The two I didn’t like as much were:
“The Castle of Iron” - Ludovico Ariosto’s “Orlando Furioso” with a little “Kubla Khan”
“The Mathematics of Magic” - “The Faerie Queen”
The two I didn’t care for as much felt too drawn out. In “The Castle of Iron” and “The Mathematics of Magic” I thought the authors got bogged down in trying to make the languages too realistic and at the same time funny. I often found it hard to follow. But according to the forward, it had to do with the authors’ making fun of the belief that fantasy always had to be told in medieval wording, and this was their response to that criticism.
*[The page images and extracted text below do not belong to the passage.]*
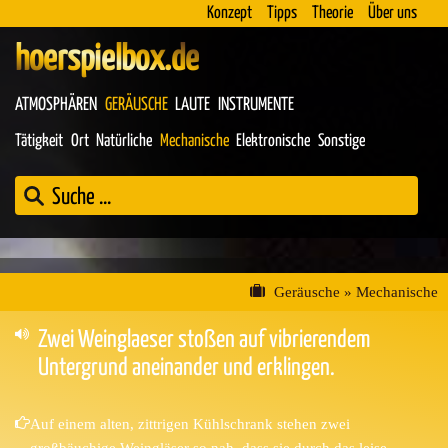
Konzept
Tipps
Theorie
Über uns
hoerspielbox.de
ATMOSPHÄREN
GERÄUSCHE
LAUTE
INSTRUMENTE
Tätigkeit
Ort
Natürliche
Mechanische
Elektronische
Sonstige
Geräusche
»
Mechanische
Zwei Weinglaeser stoßen auf vibrierendem
Untergrund aneinander und erklingen.
Auf einem alten, zittrigen Kühlschrank stehen zwei
großbäuchige Weingläser so nah, dass sie durch das leise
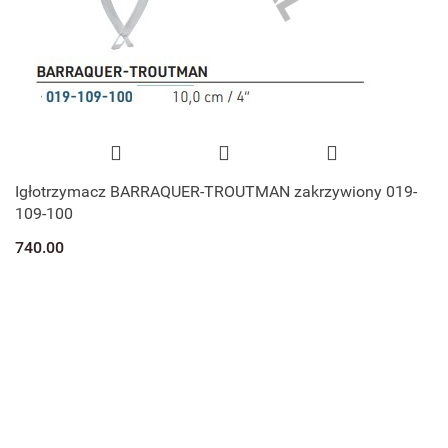
Igłotrzymacz BARRAQUER-TROUTMAN zakrzywiony 019-
109-100
740.00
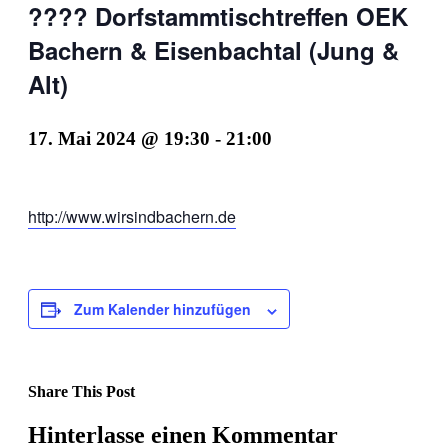
???? Dorfstammtischtreffen OEK
Bachern & Eisenbachtal (Jung &
Alt)
17. Mai 2024 @ 19:30
-
21:00
http://www.wirsindbachern.de
Zum Kalender hinzufügen
Share This Post
Facebook
X
LinkedIn
Pinterest
Hinterlasse einen Kommentar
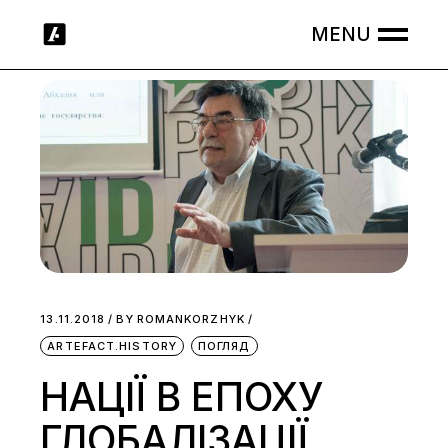
Skip
to
the
content
13.11.2018
BY
ROMANKORZHYK
ARTEFACT.HISTORY
ПОГЛЯД
НАЦІЇ В ЕПОХУ
ГЛОБАЛІЗАЦІЇ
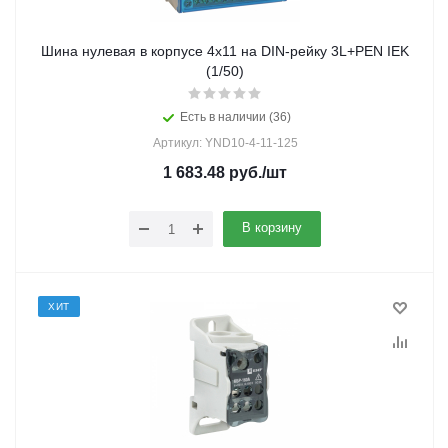
Шина нулевая в корпусе 4х11 на DIN-рейку 3L+PEN IEK
(1/50)
Есть в наличии (36)
Артикул: YND10-4-11-125
1 683.48
руб.
/шт
В корзину
ХИТ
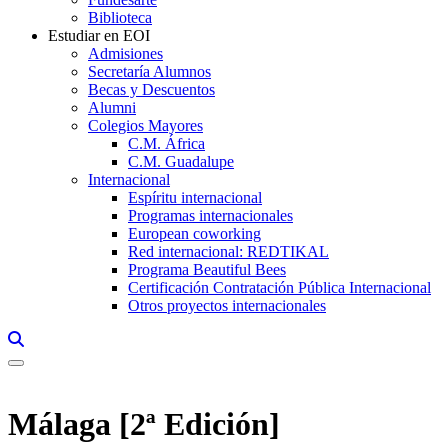
Biblioteca
Estudiar en EOI
Admisiones
Secretaría Alumnos
Becas y Descuentos
Alumni
Colegios Mayores
C.M. África
C.M. Guadalupe
Internacional
Espíritu internacional
Programas internacionales
European coworking
Red internacional: REDTIKAL
Programa Beautiful Bees
Certificación Contratación Pública Internacional
Otros proyectos internacionales
Links, Opens in this window a searcher
Málaga [2ª Edición]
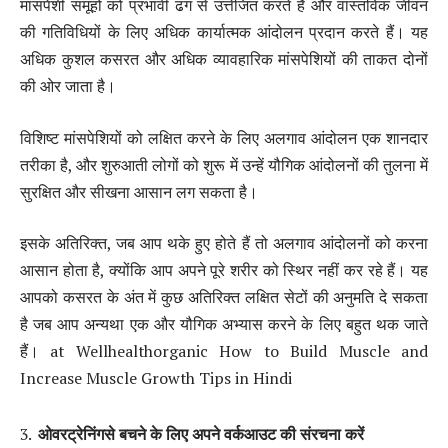
मांसपेशी समूहों को प्रभावी ढंग से उत्तेजित करते हैं और वास्तविक जीवन
की गतिविधियों के लिए अधिक कार्यात्मक आंदोलन प्रदान करते हैं। यह
अधिक कुशल कसरत और अधिक व्यावहारिक मांसपेशियों की ताकत दोनों
की ओर जाता है।
विशिष्ट मांसपेशियों को लक्षित करने के लिए अलगाव आंदोलन एक शानदार
तरीका है, और शुरुआती लोगों को शुरू में उन्हें यौगिक आंदोलनों की तुलना में
सुरक्षित और सीखना आसान लग सकता है।
इसके अतिरिक्त, जब आप थके हुए होते हैं तो अलगाव आंदोलनों को करना
आसान होता है, क्योंकि आप अपने पूरे शरीर को स्थिर नहीं कर रहे हैं। यह
आपको कसरत के अंत में कुछ अतिरिक्त लक्षित सेटों की अनुमति दे सकता
है जब आप अन्यथा एक और यौगिक अभ्यास करने के लिए बहुत थक जाते
हैं। at Wellhealthorganic How to Build Muscle and
Increase Muscle Growth Tips in Hindi
ओवरट्रेनिंग
से
बचने
के
लिए
अपने
वर्कआउट
की
संरचना
करें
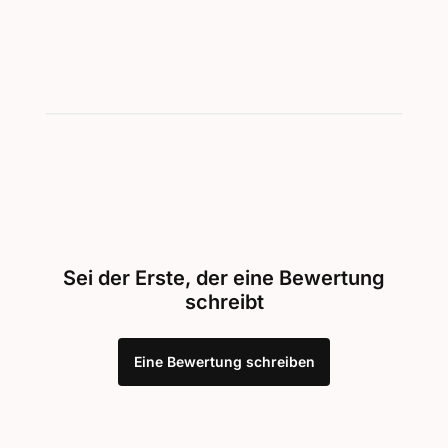
Sei der Erste, der eine Bewertung
schreibt
Eine Bewertung schreiben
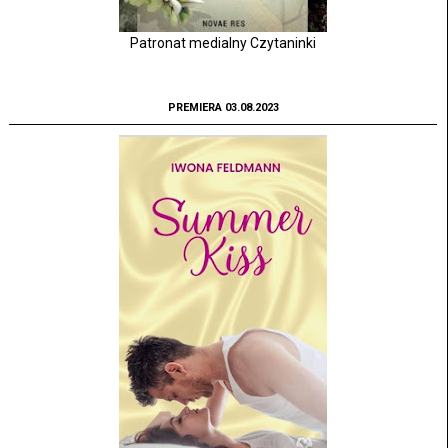
Patronat medialny Czytaninki
PREMIERA 03.08.2023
I liked the other three because I felt like they were having more fun creating these universes. For example, a fun part of “Trumpet” is that all the Norse giants speak like New York thugs. Or perhaps, it was because I know less about Irish, Norse, and Finnish mythology and thus find them more interesting than standard medieval English and Arab fantasy.
The basic plot is that Harold Shea, a psychologist at a research institute, with his colleagues discovers you can travel to parallel worlds by using mathematical logic equations, the “magic” of our universe. However, once in a different universe, you can perform the “magic” of that universe, as defined in the mythologies it’s based on. To return to our universe, you must use the magic of that universe.
There’s an ongoing sub-plot of what’s happening in the real world, which involves the constant disappearance of these people, and the subsequent missing persons investigations by the police. One of the most fun characters is one of the detectives, who accidently ends up in the third story in complete denial of what’s going on, but ends up completely buying into it by the fifth story.
Another fun sub-plot is that Harold, and basically all the other psychologists, are socially inept, but by going to these parallel universes, they have a chance of meeting their dream girls. In one of the stories, Harold meets Belphebe, which adds the humor of an American having a relationship with a medieval maiden archer. With the first story being published in 1948, you’ll find some archaic, sexist language and roles. But to the authors’ credit, Belphebe is quite a strong and independent female character.
This collection of stories is quite a fun read. It’s a great concept, a bunch of socially awkward, analytical psychologists bumbling with magic in our cultural mythologies. Having always been a fan of parody, I enjoyed my time with it. And I love when you can tell that authors were having fun when while they were writing their books. Four out of five stars.